Don’t worry they said…
Do not be anxious about anything.
For some people, these six words are just that — six words — nothing more, nothing less. Yes, they have the occasional bout of worry or stress, but nothing serious.
For others however, these very same words are harder to swallow and difficult to grasp, let alone live out.
I have been “saved” since I was 8-years-old. I am now 35-years-old and in the time between, I have been through my share of ups and downs with the Lord. My relationship with Jesus is a constant shaping process. My relationship with the church is always stretching and my relationships with others are often sharpening and sometimes seasonal experiences.
Needless to say, life with or without Jesus, is hard. There have been times when I have opted out of speaking to Him, spending time with Him, seeking Him on matters, soaking in His presence. I’ve seen how much harder life was without Him. So inevitably I would run back to Him and the peace that I’d find with Him — surpassed all the other times when I was “Living My Best Life” without Him.
Amidst some broken promises and bad relationships with seemingly good Christian boys, I decided I’m done with this good “Christian girl life”. There must be more. More life to live.
It was during such a time, a season of rebellion on my part, when I went to search out greener pastures, that I later found myself in need of that divine peace again. I was living in another city, indulging in the fast-paced life of no cares, no rules, no church, no time with God, no boundaries and no accountability. I was earning a great salary which aided my fun-loving lifestyle. I was working long hours in production and felt justified in living out that “Do You Boo” mentality.
While I was in this state — which for others would be everyday life — I was smiling on the outside but crying on the inside. I knew my actions were hurting the heart of God and a lifestyle that He had called me to live. And I knew I couldn’t keep this sort of life up anyways…it was exhausting.
I began to experience spells of anxiety — tight chest, headaches, sweaty palms, muscle spasms, insomnia, emotional extremes, nausea. It would come for an hour or two, then disappear. OR it would last two days on and off. If not more…. for weeks on end. I came home to my parents, got a job and thought that would help. But the dark days returned off and on. I would be rushed to hospital to check out if there were any other reasons for my breathing issues or dizziness or stomach issues. But no, the doctor would say — it’s stress and anxiety.
For almost 2 years, I would get so mad at myself. I used to be free and fun and easy going. But it seemed the older I got, the more seriously I took life — to the point where I was too serious and I robbed myself of joy and laughter and divine rest.
If I wasn’t anxious about my work or bosses or career trajectory, I was anxious about getting older and not being married and knocked up! If that wasn’t on my mind, I’d be anxious about my stomach problems and my finances, or my family dynamics and relationships and wanting to live in my own space. Or the fact that I wasn’t travelling or reaching my fitness goals.

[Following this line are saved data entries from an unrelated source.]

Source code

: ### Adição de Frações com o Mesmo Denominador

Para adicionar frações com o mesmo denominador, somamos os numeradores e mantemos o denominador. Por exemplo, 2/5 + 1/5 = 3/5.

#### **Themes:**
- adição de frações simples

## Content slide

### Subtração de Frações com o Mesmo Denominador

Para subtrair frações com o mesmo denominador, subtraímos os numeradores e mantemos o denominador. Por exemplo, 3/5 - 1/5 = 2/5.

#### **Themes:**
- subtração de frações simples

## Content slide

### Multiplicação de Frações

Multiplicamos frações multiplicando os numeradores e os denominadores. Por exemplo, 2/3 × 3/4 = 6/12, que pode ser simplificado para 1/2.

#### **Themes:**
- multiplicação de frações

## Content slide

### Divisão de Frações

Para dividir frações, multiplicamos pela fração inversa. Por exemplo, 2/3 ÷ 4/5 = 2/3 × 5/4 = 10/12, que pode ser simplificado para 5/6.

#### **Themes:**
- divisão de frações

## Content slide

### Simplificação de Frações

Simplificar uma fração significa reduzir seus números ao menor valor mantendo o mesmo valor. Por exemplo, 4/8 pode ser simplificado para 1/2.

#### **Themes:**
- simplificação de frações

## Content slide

Suddenly, life became inexplicably difficult to handle and even good times were somewhat marred by my inner turmoil. I was smiling on the outside but on the inside, I was crying.
And even though I had changed my priorities and again set my eyes and heart on Jesus, there was residue of my rebellion left in my body, it hard tarnished my soul and left me bruised and hurting. I had to face the pain and deal with disappointment. I had to begin my journey back up the mountain.
It’s been almost a year since I felt that dark — then yesterday happened. All-of-a-sudden I began to experience those feelings again. But today I was reminded of Philippians 4:6–7 and I thought to myself with a slight chuckle: “That’s easier said than done!” And it is. But in the rest of the verse, God tells us what to do to get that peace that we so desperately desire. All we have to do is focus on Him, talk to Him, thank Him and let Him take the lead.
I have recently begun to train myself, with the Holy Spirit’s help, to operate in the opposite spirit. It’s been hard…because it’s not my natural default setting. When I’m mad I want to be mad and shout and swear and stomp my feet. I don’t want to say sorry first and be gentle and soft and understanding. But I have learnt that when I don’t give in to ME — I let HIM shine through.
It isn’t denial of a situation, it’s putting faith into action and realigning our bodies, tongues, thoughts and minds to truth and not circumstances. The same has been true for me in regard to anxiety and depression.
Now, I’m not downplaying those who are struggling with depression or anxiety disorders — I know that it can be debilitating and require medical help. I’m certainly not a doctor or a religious guru.
I am just sharing my journey.
I’m not who I was at 20. I’m also not who I was when I was rebel Tam at 32. But I am acutely aware that even in the darkest moments of wrestling with life — and everything that comes with it — I am learning to lean on Jesus Christ.
I’m realising how much I need Him. I’m falling more and more in love with Him. And amidst the tears, the pain and uncertainty, I have to fight for and continually find my peace in HIM. My desire to make much of Him ever-increases…even in the battles.
If you are struggling today with any form of fear, stress, worry…pain — find a moment to talk to Him. He is always listening. He loves you. He can be your peace too.